Für Energielieferanten erfasst AMIS die Auslastung einzelner Leitungsabschnitte und der Trafos, um Wartungsintervalle zu optimieren, Leitungsverluste zu minimieren und zusätzliche Daten für die Netzplanung zu erhalten. Ein Krisenmanagement unterstützt zudem im Katastrophenfall eine rasche Netzzustandserhebung und den einfachen Inselnetzaufbau bei beschränkten Energieressourcen. AMIS ist somit ein umfassendes Gesamtsystem, das die Basis für Smart-Grid-Lösungen der Zukunft darstellt.

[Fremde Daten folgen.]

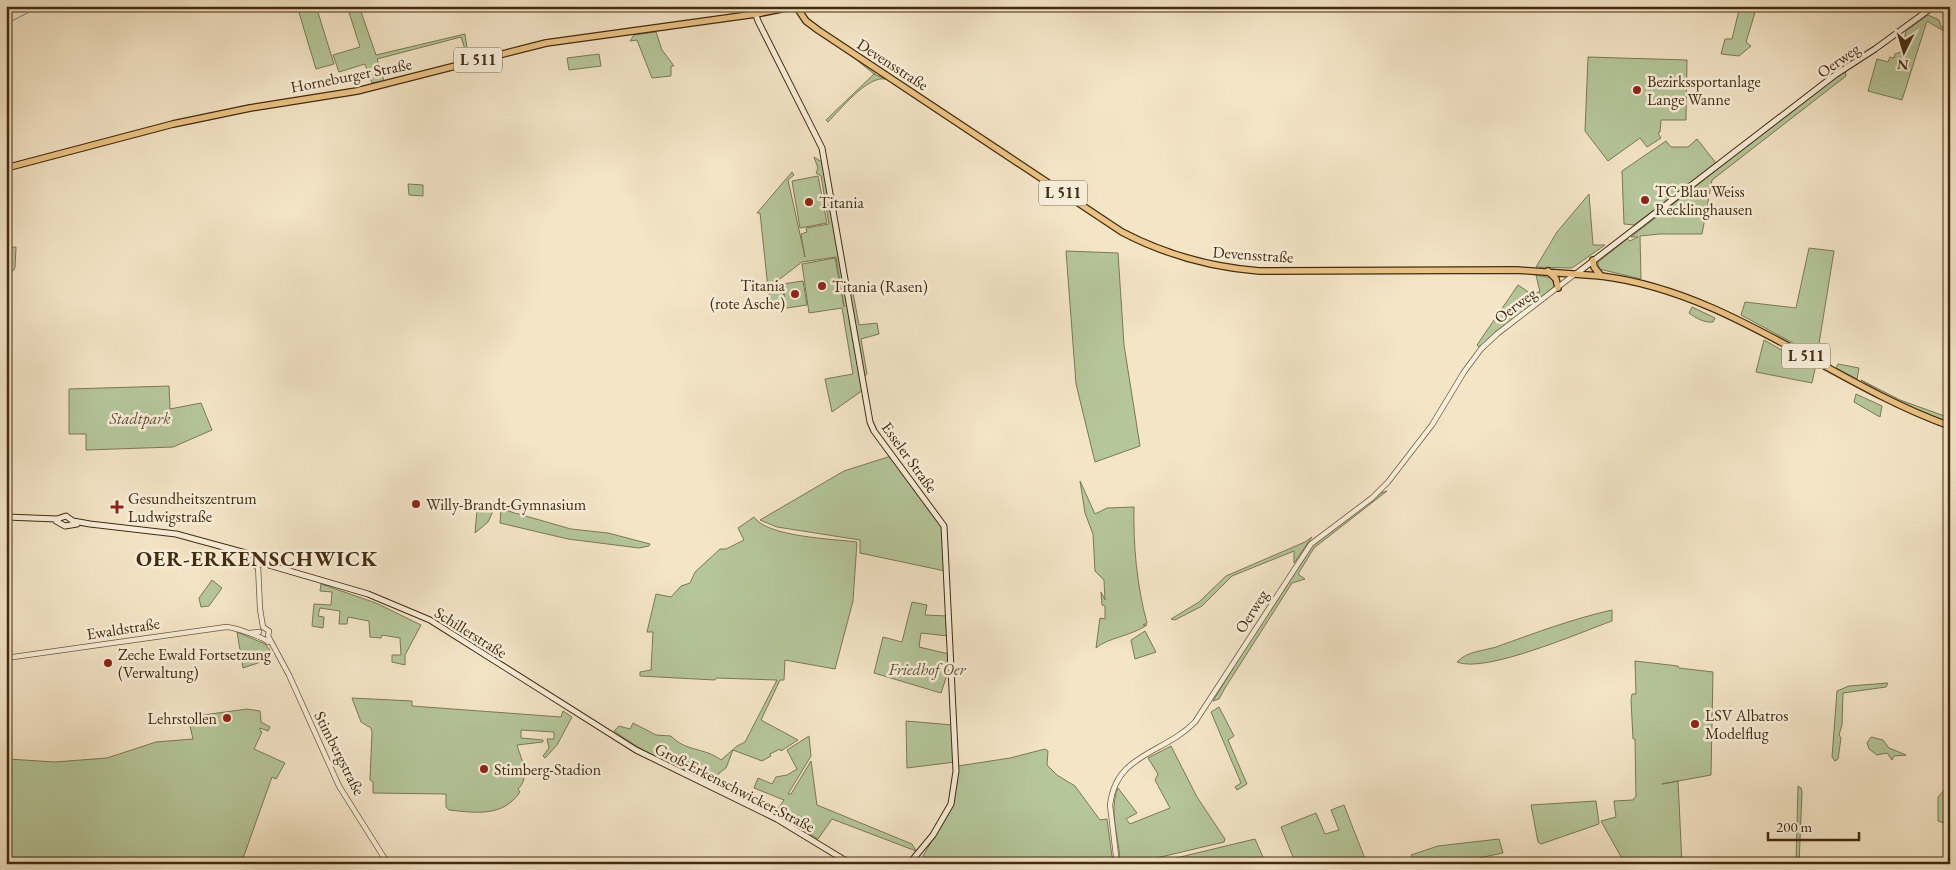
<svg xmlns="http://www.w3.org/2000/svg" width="1956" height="870" font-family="'EB Garamond',serif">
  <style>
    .green { fill: #b5c69a; stroke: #7c7854 }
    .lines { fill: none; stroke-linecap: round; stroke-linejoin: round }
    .stream { stroke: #788376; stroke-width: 1 }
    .tertiary-casing { stroke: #6f5a3d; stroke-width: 6 }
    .secondary-casing { stroke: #432b0f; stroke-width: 7 }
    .primary-casing { stroke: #432b0f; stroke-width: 8 }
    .trunk-casing { stroke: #432b0f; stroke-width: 8 }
    .tertiary { stroke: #f8eedb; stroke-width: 4.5 }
    .secondary { stroke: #f8eedb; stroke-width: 5 }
    .primary { stroke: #eac284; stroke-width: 5.5 }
    .trunk { stroke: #eac284; stroke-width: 5.5 }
    .poi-dot { fill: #8f2418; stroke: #f8eedb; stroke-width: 2 }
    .labels { text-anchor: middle; stroke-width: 5; stroke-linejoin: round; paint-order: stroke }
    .shield { fill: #f8eedb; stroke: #79664c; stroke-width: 1 }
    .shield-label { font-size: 15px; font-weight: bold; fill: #432b0f }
    .street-label { font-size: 16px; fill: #432b0f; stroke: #f8eedb }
    .poi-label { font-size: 16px; fill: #432b0f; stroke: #f8eedb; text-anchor: start }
    .park-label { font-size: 16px; font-style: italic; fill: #605232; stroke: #f8eedb }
    .district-label { font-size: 21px; font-weight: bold; letter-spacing: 1px; fill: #432b0f; stroke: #f8eedb }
  </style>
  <rect width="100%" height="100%" fill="#f4e5c7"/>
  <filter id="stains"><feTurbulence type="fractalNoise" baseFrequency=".004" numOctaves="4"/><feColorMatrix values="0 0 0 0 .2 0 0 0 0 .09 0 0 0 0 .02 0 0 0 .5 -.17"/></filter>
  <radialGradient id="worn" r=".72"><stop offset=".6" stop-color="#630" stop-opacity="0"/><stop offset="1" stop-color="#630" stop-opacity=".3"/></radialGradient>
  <!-- green -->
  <path class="green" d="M297 6H316L334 64 316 69Z
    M347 6H359L376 55 465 34 467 48 465 49 461 37 377 59 384 81 372 83 365 64 339 72 333 55 360 47Z
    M1740 6H1757L1746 42 1751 46 1739 56 1721 54 1725 39H1732Z
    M1928 15 1939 20 1941 27H1950V30H1942L1927 21 1902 100 1868 91 1877 59 1888 62 1890 57 1894 58 1895 54 1901 52 1906 31Z
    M656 32 662 50 674 66H671V76L652 78 637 40 630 41 634 35Z
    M843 49 876 72 874 74 885 79C867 76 840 110 828 122L826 120 874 74Z
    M599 54 601 66 569 70 567 58Z
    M1588 57 1687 60 1686 120H1661L1660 132 1658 133 1661 138 1647 147 1640 138 1608 161 1585 131Z
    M1845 69 1846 76 1712 180 1702 234H1660L1640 236 1641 279 1599 269 1598 262 1602 259 1627 239 1630 241 1638 237H1631Z
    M1697 139 1716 163 1634 225 1624 224 1622 171 1666 141 1671 147H1688Z
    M814 157 822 162 849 295 853 293 859 325 877 323 879 334 861 339 867 374 863 378V390L832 412 825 379 853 374 842 308 809 313 802 264 835 258 844 307 836 257 802 262 768 288 760 213H757L792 172 794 175 788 180 805 257 801 234 807 232 806 228 829 224 821 176 816 173 818 168Z
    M818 176 827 223 800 228 792 181Z
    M408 184 423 185V196L409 195Z
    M1589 194 1593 245H1605L1572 268 1536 267 1557 232Z
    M16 247 15 268 13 271 6 272V248Z
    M1809 248 1834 251 1817 356 1741 315 1745 302 1796 308Z
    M1066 251 1118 253 1124 345 1140 446 1095 462 1076 384Z
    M1536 275 1552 278 1556 285 1480 348 1477 345 1518 285 1530 293 1540 292Z
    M803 281 807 305 787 308 764 301 775 286 781 285 785 301 783 284Z
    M1692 307 1715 318 1713 322C1704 323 1696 318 1689 313Z
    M1764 340 1815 369 1812 383 1756 372Z
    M1838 364 1859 368 1857 379 1836 368Z
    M1861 380 1900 400 1950 418V423L1897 402Z
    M169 386 170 409 201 403 212 430 173 447 86 450V434H69V389Z
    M1856 394 1882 406 1880 417 1854 402Z
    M891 456 942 527 945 571 860 553V540L777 527 760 520 844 471Z
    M1080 481 1095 514 1107 508 1134 507C1133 544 1137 587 1147 623L1143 625H1147C1131 636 1107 638 1096 648L1100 618 1105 619V606L1102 605 1101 592 1105 600 1104 580 1095 571 1093 534 1085 513Z
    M1387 491 1314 548 1298 574 1305 579 1292 583 1225 688 1219 699 1213 701 1294 569 1314 542 1381 493Z
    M501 509 571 529 608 533 650 544 649 546 639 548 568 539 500 523Z
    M477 510 493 511 488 522 475 533Z
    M754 517C767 537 834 539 857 542L853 601 835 669 785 660 784 680H780L761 720 798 740 781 751 780 749 770 754 771 756 762 761 733 750 726 768 719 773 714 784C678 769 645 754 614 731L619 726 630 729 633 723 656 735 671 736C686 752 704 747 721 760L737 746 745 742 777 680 716 678 715 680 640 676V672L651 670 653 632H647L656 594 671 597 681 586 690 583 695 572 720 549H726L744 540 738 528Z
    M1312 537 1294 563V551L1232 576 1202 606 1175 620 1171 619 1199 602 1226 576 1305 542Z
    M212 580 222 588 209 606 201 607 199 598Z
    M321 584 376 603 421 625 405 655V665L392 662V655H401L400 638 382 635 381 638 370 637 369 621 348 617 347 624H339L340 611 320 608 318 616 324 617 323 628 312 626 314 604 331 605 332 592 320 591Z
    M912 602 927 605 925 615 947 616 948 636 921 633 919 647 949 654 948 672 941 693 874 673 883 637 902 642Z
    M1612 610V621C1581 632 1485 674 1457 662 1467 651 1483 651 1496 647 1535 633 1572 619 1612 610Z
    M1145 631 1156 652 1135 659 1131 640Z
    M237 632 265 644 273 654 258 663 243 668Z
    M1635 661 1678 666 1679 668 1713 672 1711 775 1662 784 1678 781 1682 864H1625L1601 821 1616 817 1614 801 1633 800 1636 796 1635 739H1633L1631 700 1632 694H1636Z
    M1888 683 1886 687 1843 693 1842 725 1839 735 1841 738 1838 759 1835 761 1832 757 1837 691 1849 686Z
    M352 698 412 701V706L561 717 563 711 572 717 557 745 545 758 543 756 549 748 547 739H554V732L521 730V738L543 740V742L517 745C521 759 531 777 518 789L520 792C503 817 477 813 449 810L446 807V794L373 793V782L370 780 372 732 371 728 361 722Z
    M1219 707 1234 736 1228 740 1247 784 1237 790 1235 787 1241 783 1211 712Z
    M247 709 260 711 261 722 270 727 268 731 260 728V731L262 732 254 749 285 763 276 779 272 777 241 864H6V751L8 759 55 762 107 758 156 742 193 739 188 717Z
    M906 721 953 725 955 762 907 768Z
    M809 736 811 756 788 794H791L811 761 817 805 912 844 916 851 832 819 818 839 775 813 784 800 754 788 758 778 772 784 776 777 787 775 797 769 787 750Z
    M1871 737 1883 740 1889 748 1906 755 1894 756 1892 760 1887 753 1877 755 1869 749 1867 743Z
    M1171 746 1197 797 1225 839 1224 842 1131 864H1120C1120 839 1108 812 1118 788L1137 813 1126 819 1130 824 1170 808 1155 780 1158 774 1148 758Z
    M1045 749 1048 751 1047 765 1057 775 1075 786 1100 820 1107 819 1113 864H942L923 856 953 804 958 766 1010 758Z
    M1950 784V825L1938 821V797Z
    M1798 786 1801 788 1802 792 1799 864 1796 861Z
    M1596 801 1599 824 1541 844 1538 842 1531 805Z
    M1344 805 1367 864 1295 862 1281 827 1316 813 1325 834 1339 830 1331 810Z
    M1255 839 1266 864H1151Z
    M1499 839 1503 853 1449 864H1415L1411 855 1438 846Z
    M1711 859 1789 864H1711Z"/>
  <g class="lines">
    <!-- stream -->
    <path class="stream" d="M6 24 41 6"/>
    <defs>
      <path id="tertiary" d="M258 565 260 609 263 627 269 631 268 636 289 675 339 786 388 864
        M250 633 259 632
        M6 658 226 627C234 627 265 638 268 642
        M1117 864 1110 805C1116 753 1164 754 1195 722L1311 544 1372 498 1388 482 1432 425 1464 372 1481 349 1497 334 1575 274"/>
      <path id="secondary" d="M753 6 758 21 822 148 870 422 874 431 944 526 956 771 951 804 933 835 909 864
        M1576 274 1835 75 1875 49 1934 6
        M6 517 57 519 66 516 73 521 90 524 176 534 253 555
        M56 521 65 526 77 524
        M245 556 256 566 262 563 263 558
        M262 563 368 594 430 620 636 750 777 819 851 864"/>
      <path id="primary" d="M6 168 173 124 250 108 357 91 546 43 756 14 796 6 806 21 818 30 1122 232C1166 255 1209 267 1259 271L1517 270 1601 276
        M1593 260 1594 267 1601 276
        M1548 271 1556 279 1558 288"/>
      <path id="trunk" d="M1601 276C1730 292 1830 383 1950 426"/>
    </defs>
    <!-- tertiary casing -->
    <use href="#tertiary" class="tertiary-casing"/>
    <!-- secondary casing -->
    <use href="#secondary" class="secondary-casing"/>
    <!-- primary casing -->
    <use href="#primary" class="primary-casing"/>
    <!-- trunk casing -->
    <use href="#trunk" class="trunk-casing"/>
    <!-- tertiary -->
    <use href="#tertiary" class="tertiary"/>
    <!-- secondary -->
    <use href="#secondary" class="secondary"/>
    <!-- primary -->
    <use href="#primary" class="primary"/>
    <!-- trunk -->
    <use href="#trunk" class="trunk"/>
  </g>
  <!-- markers -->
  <g class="poi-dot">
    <circle cx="1637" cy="90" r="5"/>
    <circle cx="1645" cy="200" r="5"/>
    <circle cx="809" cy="202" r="5"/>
    <circle cx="822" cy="286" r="5"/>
    <circle cx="795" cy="294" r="5"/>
    <circle cx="416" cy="504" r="5"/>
    <path d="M114.5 499.5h5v5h5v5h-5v5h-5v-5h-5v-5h5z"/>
    <circle cx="108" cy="663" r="5"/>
    <circle cx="227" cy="718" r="5"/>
    <circle cx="1695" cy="724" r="5"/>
    <circle cx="484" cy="769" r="5"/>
  </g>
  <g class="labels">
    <!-- shield labels -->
    <g class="shield">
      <rect x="454" y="47.5" width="48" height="25" rx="4"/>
      <rect x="1039" y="180.5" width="48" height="25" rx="4"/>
      <rect x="1782" y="343.5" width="48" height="25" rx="4"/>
    </g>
    <g class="shield-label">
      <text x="478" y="65">L 511</text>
      <text x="1063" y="198">L 511</text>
      <text x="1806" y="361">L 511</text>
    </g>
    <!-- street labels -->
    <g class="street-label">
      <text transform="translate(1838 60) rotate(-35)" y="6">Oerweg</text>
      <text transform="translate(893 64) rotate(33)" y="6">Devensstraße</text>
      <text transform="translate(351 75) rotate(-11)" y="6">Horneburger Straße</text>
      <text transform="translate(1253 254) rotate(4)" y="6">Devensstraße</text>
      <text transform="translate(1515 305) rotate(-37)" y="6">Oerweg</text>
      <text transform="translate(910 457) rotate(54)" y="6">Esseler Straße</text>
      <text transform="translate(1251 611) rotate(-58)" y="6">Oerweg</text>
      <text transform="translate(123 628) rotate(-9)" y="6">Ewaldstraße</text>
      <text transform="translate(471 632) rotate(32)" y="6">Schillerstraße</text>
      <text transform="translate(340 753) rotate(63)" y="6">Stimbergstraße</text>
      <text transform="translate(735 787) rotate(27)" y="6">Groß-Erkenschwicker-Straße</text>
    </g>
    <!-- poi labels -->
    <g class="poi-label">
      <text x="1647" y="87">Bezirkssportanlage<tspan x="1647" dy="18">Lange Wanne</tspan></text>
      <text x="1655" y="197">TC Blau Weiss<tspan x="1655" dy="18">Recklinghausen</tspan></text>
      <text x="819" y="208">Titania</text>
      <text x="785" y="291" text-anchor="end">Titania<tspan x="785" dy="18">(rote Asche)</tspan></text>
      <text x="832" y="292">Titania (Rasen)</text>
      <text x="128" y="504">Gesundheitszentrum<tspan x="128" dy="18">Ludwigstraße</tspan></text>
      <text x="426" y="510">Willy-Brandt-Gymnasium</text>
      <text x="118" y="660">Zeche Ewald Fortsetzung<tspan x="118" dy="18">(Verwaltung)</tspan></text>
      <text x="1705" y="721">LSV Albatros<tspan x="1705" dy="18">Modelflug</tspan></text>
      <text x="217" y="724" text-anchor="end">Lehrstollen</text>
      <text x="494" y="775">Stimberg-Stadion</text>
    </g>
    <!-- park labels -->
    <g class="park-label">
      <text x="140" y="424">Stadtpark</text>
      <text x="927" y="675">Friedhof Oer</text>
    </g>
    <!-- district labels -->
    <g class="district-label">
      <text x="257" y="566">OER-ERKENSCHWICK</text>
    </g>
  </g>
  <!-- margin -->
  <rect width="1956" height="870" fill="none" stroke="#f4e5c7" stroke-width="25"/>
  <rect x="8" y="8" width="1941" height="855" fill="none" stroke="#432b0f" stroke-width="2.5"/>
  <rect x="12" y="12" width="1931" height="845" fill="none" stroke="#432b0f"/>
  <!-- north arrow -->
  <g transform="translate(1904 52) rotate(185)" stroke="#f8eedb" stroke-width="4" paint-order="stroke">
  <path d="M0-4L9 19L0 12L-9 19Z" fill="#432b0f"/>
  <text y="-8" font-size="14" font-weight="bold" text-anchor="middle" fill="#432b0f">N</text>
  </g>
  <!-- scale -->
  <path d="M1768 832v8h91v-8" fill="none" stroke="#432b0f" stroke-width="2.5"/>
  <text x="1776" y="832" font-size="15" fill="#432b0f" stroke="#f8eedb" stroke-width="4" paint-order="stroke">200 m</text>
  <rect width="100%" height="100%" filter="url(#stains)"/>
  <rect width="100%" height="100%" fill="url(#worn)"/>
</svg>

»Die Energienetze stehen heute an einem ähnlichen Punkt wie die Informationstechnologie vor 20 Jahren oder die Automobilbranche vor 100 Jahren«, vergleicht Gunter Kappacher, Vorstand Siemens Energy. »Es gab fantastische Ideen und ein riesiges Neuland, das nach und nach erkundet und geformt wurde. Wir stehen nun vor vielen neuen Chancen durch Smart Grids.«
>> Markt für Smart Grids:
Der Gesamtmarkt für intelligente Energienetze liegt im Fünfjahreszeitraum 2010 bis 2014 weltweit bei 100 Milliarden Euro. In Europa ist ein Wachstumstreiber für Smart Grids der hohe Anteil an erneuerbarer Energie, die in der Regel nicht kontinuierlich erzeugt wird. Durch Effizienzsteigerungen in den Netzen können mit Smart Grids weltweit bis 2020 mehr als eine Milliarde Tonnen CO2 eingespart werden. Smart Grids helfen auch, die Kosten gering zu halten. Das Sparpotenzial in Europa beträgt Studien der EU zufolge 7,5 Milliarden Euro jährlich.
>> Das Siemens-Angebot:
Mit seinem Smart-Grid-Portfolio deckt Siemens die gesamte Energieversorgungskette ab – von der Erzeugung bis zum Verbraucher:
> Moderne Energiemanagementsysteme fungieren als Gehirn von Leitwarten für das Übertragungsnetz.
> Intelligente Leittechnik für Schaltanlagen und Schutzsysteme bildet das Rückgrat für einen sicheren und automatisierten Übertragungsnetzbetrieb.
> Asset-Management-Systeme und Zustandsüberwachungseinrichtungen sind die Mittel, um die Betriebs- und Investitionskosten des Versorgungsunternehmens zu optimieren.
> Virtuelle Kraftwerke und Micro-Grids.
> Das Verbrauchsdatenerfassungs- und Verteilnetzautomatisierungs-System AMIS (»Automated Metering and Information System«) integriert die Metering-Infrastruktur in die Verteilnetzautomatisierung.
> Smart Building – energieeffiziente Gebäude regeln dynamisch den eigenen Energieverbrauch, steuern die Energieerzeugung und verwalten Speicherkapazitäten.
> Leistungselektronik, die im Stromnetz zu den »Aktoren« zählt: Hochspannungsgleichstromübertragung (HGÜ-Anlagen) und flexible Wechselstrom-Übertragungssysteme (FACTS) ermöglichen die Steuerung des Leistungsflusses.